Santa Fe Trail, 1821-1880
Santa Fe Trail 1821 to 1880            The town of Santa Fe was the capital of Spain's colony of New Mexico. When Mexico won its freedom from Spain in 1821, Santa Fe had grown larger and turned into an important trading town for the American southwest. Much of the northern part of Mexico's territory was unsettled by the new country. Mexico used the Santa Fe Trail to help encourage Mexican citizens and bussineses to move into the northern parts of its land.The trail made bringing supplies easier to and from Mexico City and the eastern parts of the United States. The Santa Fe trail went through current day parts of Kansas, Oklahoma, Colorado, and New Mexico.

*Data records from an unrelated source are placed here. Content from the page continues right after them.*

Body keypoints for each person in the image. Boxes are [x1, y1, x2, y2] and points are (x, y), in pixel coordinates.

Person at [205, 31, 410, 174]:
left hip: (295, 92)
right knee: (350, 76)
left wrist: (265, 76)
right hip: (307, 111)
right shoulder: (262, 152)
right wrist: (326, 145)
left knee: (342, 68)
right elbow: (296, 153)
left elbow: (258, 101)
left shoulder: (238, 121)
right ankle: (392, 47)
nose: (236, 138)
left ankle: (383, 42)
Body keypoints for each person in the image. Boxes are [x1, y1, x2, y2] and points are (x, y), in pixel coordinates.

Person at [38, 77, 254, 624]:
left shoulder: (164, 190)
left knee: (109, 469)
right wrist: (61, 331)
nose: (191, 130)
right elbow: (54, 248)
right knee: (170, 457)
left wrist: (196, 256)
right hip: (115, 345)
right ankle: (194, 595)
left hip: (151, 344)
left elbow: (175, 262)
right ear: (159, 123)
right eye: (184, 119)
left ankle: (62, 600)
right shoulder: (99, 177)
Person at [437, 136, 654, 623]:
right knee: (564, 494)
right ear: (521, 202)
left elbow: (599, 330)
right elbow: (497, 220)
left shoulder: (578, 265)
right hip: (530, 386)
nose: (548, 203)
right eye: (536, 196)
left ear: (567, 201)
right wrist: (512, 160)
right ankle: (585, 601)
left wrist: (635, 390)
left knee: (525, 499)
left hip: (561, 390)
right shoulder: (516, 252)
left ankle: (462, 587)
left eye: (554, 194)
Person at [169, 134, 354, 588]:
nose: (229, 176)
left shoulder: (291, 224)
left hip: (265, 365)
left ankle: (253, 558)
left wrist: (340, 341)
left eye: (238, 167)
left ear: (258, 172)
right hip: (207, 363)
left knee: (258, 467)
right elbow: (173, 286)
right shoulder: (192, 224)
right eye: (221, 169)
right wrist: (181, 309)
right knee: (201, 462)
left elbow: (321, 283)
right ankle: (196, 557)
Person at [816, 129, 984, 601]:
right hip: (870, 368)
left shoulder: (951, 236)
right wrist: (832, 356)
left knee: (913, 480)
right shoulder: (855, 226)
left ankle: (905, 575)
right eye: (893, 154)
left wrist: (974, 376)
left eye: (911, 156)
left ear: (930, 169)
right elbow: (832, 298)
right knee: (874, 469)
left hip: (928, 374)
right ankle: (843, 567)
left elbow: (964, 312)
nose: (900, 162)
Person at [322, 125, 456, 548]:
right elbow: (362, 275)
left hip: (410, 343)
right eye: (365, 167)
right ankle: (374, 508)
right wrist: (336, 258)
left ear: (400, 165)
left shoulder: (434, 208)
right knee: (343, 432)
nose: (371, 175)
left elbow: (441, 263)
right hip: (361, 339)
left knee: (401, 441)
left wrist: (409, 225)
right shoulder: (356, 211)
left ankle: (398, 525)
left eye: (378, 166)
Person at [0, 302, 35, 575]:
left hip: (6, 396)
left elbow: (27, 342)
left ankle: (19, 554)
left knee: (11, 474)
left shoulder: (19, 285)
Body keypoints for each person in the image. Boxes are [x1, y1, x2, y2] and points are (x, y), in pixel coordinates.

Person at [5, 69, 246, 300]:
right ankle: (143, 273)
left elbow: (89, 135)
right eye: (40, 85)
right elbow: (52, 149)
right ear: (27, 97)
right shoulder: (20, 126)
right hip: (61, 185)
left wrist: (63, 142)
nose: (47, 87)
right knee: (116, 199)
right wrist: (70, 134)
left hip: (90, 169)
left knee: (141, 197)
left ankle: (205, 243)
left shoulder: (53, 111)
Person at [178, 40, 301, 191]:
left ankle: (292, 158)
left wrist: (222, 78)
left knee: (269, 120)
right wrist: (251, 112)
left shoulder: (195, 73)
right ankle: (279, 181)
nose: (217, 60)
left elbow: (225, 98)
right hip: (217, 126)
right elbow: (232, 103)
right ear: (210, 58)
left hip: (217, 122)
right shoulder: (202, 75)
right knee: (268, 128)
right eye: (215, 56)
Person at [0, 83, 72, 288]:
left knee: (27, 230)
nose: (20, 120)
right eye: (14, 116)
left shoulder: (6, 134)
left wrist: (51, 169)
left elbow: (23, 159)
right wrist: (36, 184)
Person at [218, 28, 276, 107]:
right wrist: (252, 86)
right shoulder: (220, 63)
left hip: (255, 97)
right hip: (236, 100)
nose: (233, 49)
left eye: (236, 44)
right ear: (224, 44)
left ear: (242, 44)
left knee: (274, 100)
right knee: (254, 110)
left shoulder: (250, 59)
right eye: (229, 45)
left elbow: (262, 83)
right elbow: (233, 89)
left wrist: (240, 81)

        Small trading posts, like Bent's Fort were built by the trail. Many beaver furs, guns, knifes, tools, cotton clothes, food, and other supplies were traded in these forts along the Santa Fe Trail. It became an important path for mountain men and other adventurous people to travel west. After the United States defeated Mexico in the Mexican-American War in 1848, the Santa Fe Trail became an important trail for settlers from the United States traveling west until about 1880 when train travel took over.

Santa Fe Trail Map
Fur Trade & Mountain Men, 1820's and 1830's
Mountain Men and Fur Trade         Ever since the first European immigrants came to North America, the fur trade had become an important business between Europe and the American settlements. Over time, the fur trappers and mountain men would trap most of the animals in an area and move farther west. By the 1820's and 1830's they had over trapped much of the eastern and central parts of the United States and started heading into the Rocky Mountains.

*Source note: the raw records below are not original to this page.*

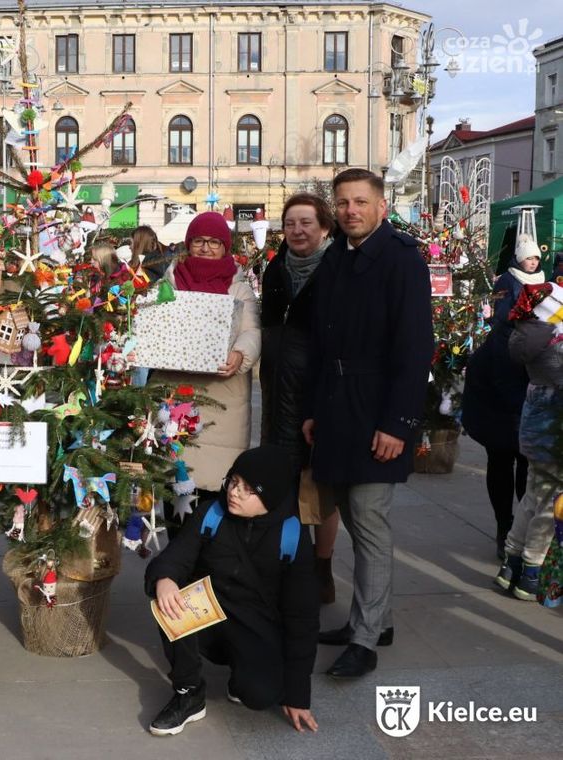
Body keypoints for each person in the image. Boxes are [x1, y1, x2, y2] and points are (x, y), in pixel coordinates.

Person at [302, 168, 433, 678]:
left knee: (370, 522)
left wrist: (398, 422)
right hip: (337, 408)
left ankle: (364, 639)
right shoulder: (336, 257)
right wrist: (315, 409)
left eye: (360, 201)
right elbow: (320, 342)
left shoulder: (402, 260)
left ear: (381, 206)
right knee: (357, 522)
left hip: (379, 411)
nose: (350, 210)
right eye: (343, 203)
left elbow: (414, 346)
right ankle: (378, 620)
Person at [144, 445, 319, 736]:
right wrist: (164, 579)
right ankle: (189, 693)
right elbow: (174, 558)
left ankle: (242, 675)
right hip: (209, 611)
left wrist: (298, 694)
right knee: (170, 603)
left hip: (257, 623)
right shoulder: (212, 513)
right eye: (233, 482)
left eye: (248, 489)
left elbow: (303, 619)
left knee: (260, 696)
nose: (234, 492)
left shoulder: (292, 536)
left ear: (270, 495)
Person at [259, 193, 341, 604]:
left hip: (315, 390)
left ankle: (322, 568)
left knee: (318, 488)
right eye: (290, 223)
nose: (297, 230)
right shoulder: (275, 268)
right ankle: (292, 565)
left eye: (306, 222)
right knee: (283, 480)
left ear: (325, 227)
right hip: (277, 389)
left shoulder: (337, 269)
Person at [159, 211, 261, 506]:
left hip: (223, 399)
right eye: (199, 241)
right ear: (188, 244)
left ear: (225, 247)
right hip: (177, 394)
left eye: (214, 242)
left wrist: (240, 354)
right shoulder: (170, 283)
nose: (206, 248)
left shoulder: (238, 286)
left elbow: (252, 331)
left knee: (214, 495)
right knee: (176, 485)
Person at [460, 236, 542, 558]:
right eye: (529, 258)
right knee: (501, 459)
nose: (533, 263)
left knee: (525, 463)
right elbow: (501, 322)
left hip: (521, 394)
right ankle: (505, 526)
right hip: (496, 399)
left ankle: (519, 528)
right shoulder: (508, 293)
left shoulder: (542, 293)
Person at [494, 282, 563, 601]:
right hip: (555, 432)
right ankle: (531, 573)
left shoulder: (529, 334)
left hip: (534, 428)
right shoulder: (554, 341)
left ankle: (511, 563)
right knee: (550, 505)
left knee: (533, 495)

        In addition, beaver skin hats became very popular in the Eastern United States in the 1820's and 1830's, and some men hoping for adventure and fortunes went into the Rocky Mountains and farther west looking for beaver fur and other animal furs. It was a fairly rough and lawless land. Many mountain men died from extreme mountain weather, diseases, injuries, and fights with the Native Americans, the Mexican Army, or other mountain men. The average time spent as a mountain man was less than three years. Most mountain men either died or moved back to civilization.

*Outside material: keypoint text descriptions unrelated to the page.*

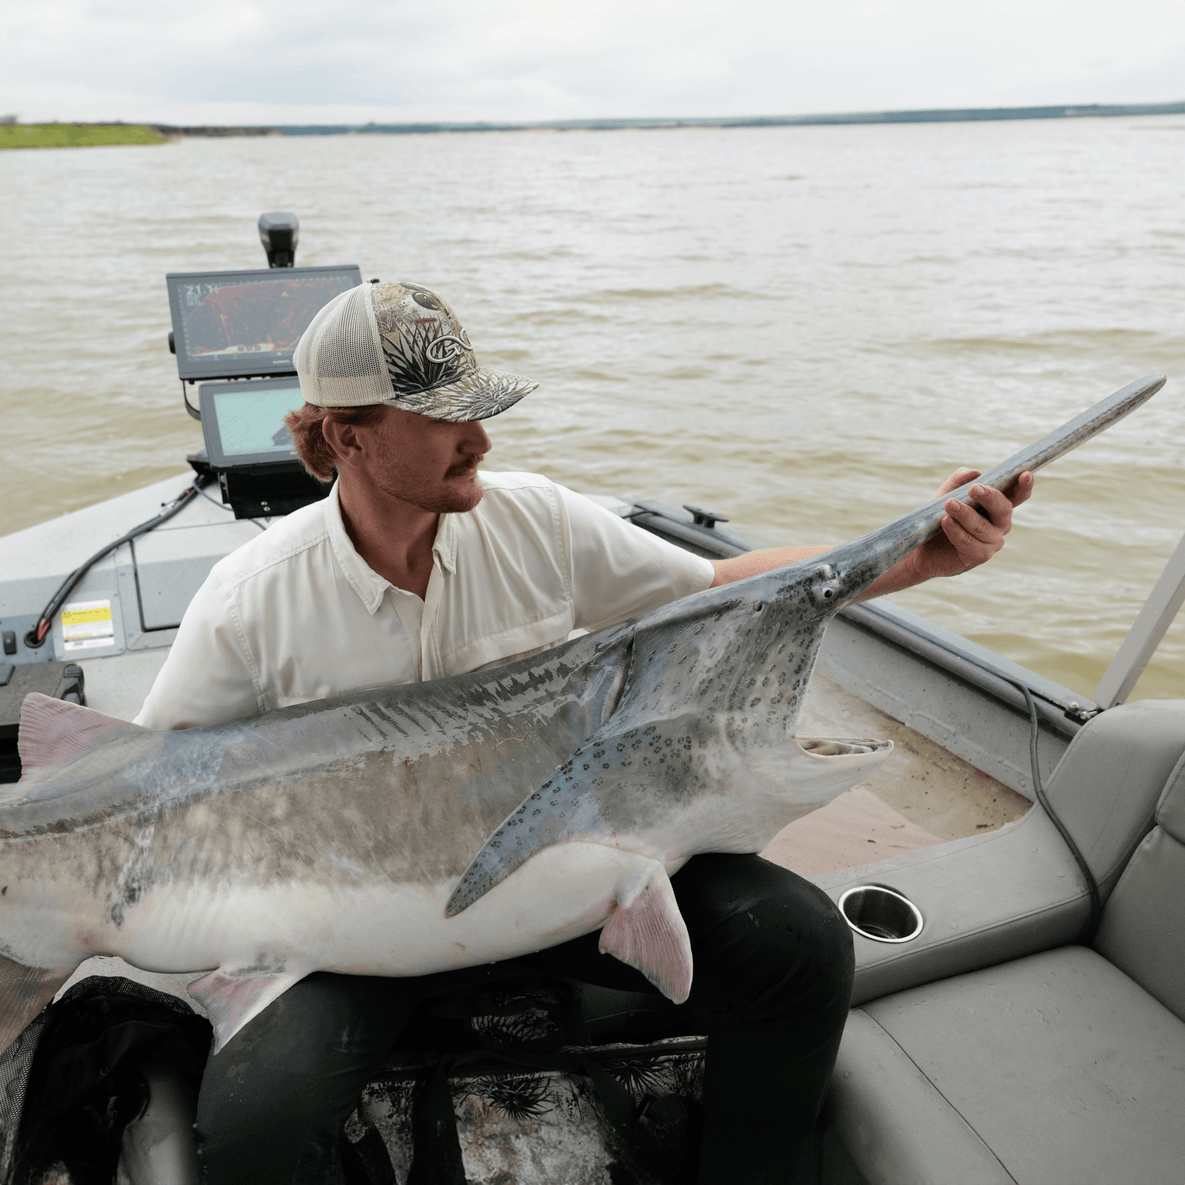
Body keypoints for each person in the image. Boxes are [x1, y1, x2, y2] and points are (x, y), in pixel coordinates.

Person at [136, 279, 1032, 1184]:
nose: (480, 440)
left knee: (795, 944)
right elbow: (142, 785)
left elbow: (718, 594)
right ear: (345, 436)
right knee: (254, 1130)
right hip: (353, 934)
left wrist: (925, 552)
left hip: (556, 881)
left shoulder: (536, 520)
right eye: (443, 418)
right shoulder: (251, 601)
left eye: (479, 411)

        By the time mountain men traded their furs for all their needed living supplies, they did not make very much money. First, it was expensive and risky getting food and supplies to the forts. Second, it was expensive and risky getting the furs back east. In addition, there were no other close forts for mountain men to see if they could get a better deal. Most mountain men went back as poor or poorer as when they started their adventure. Though, a few became famous guides to new settlers, like Jim Bridger.

Links:

Mountain Man Information

Beaver skin
Beaver Skin Hat
Fort Uncompahgre, 1828-1844
Fort Uncompahgre Historical Museum

      In 1828, Antoine and Louis Robidoux built Fort Uncompahgre. The fort was built by where the Uncompahgre River and Gunnison River came together, nowadays by the current day city of Delta in western Colorado. The area was part of Mexico. However, in reality so few Mexicans lived there that the area was mostly ruled by the Ute Indians. As long as the fort was useful to the Utes, they let it stay open. Antoine Robidoux became a Mexican citizen and got a trading license when he married Carmel Benevedes, the daughter of a Mexican Governer in Santa Fe.

          The fort was not very big. There were a few log building sorrounded by a wood fence. It was an important trading post for local mountain men, Ute Indians, and Mexican people. They would bring furs and other items to trade for food, beads, cloth, and metal tools such as guns, knives, axes, pots, etc. The different traders would also trade and sell slaves they had captured from other Native American tribes. However, in 1844 the Utes got upset with the continually changing Mexican government in Santa Fe and burnt down the fort. Today there is a living History Museum teaching about Fort Uncompahgre in Delta, Colorado.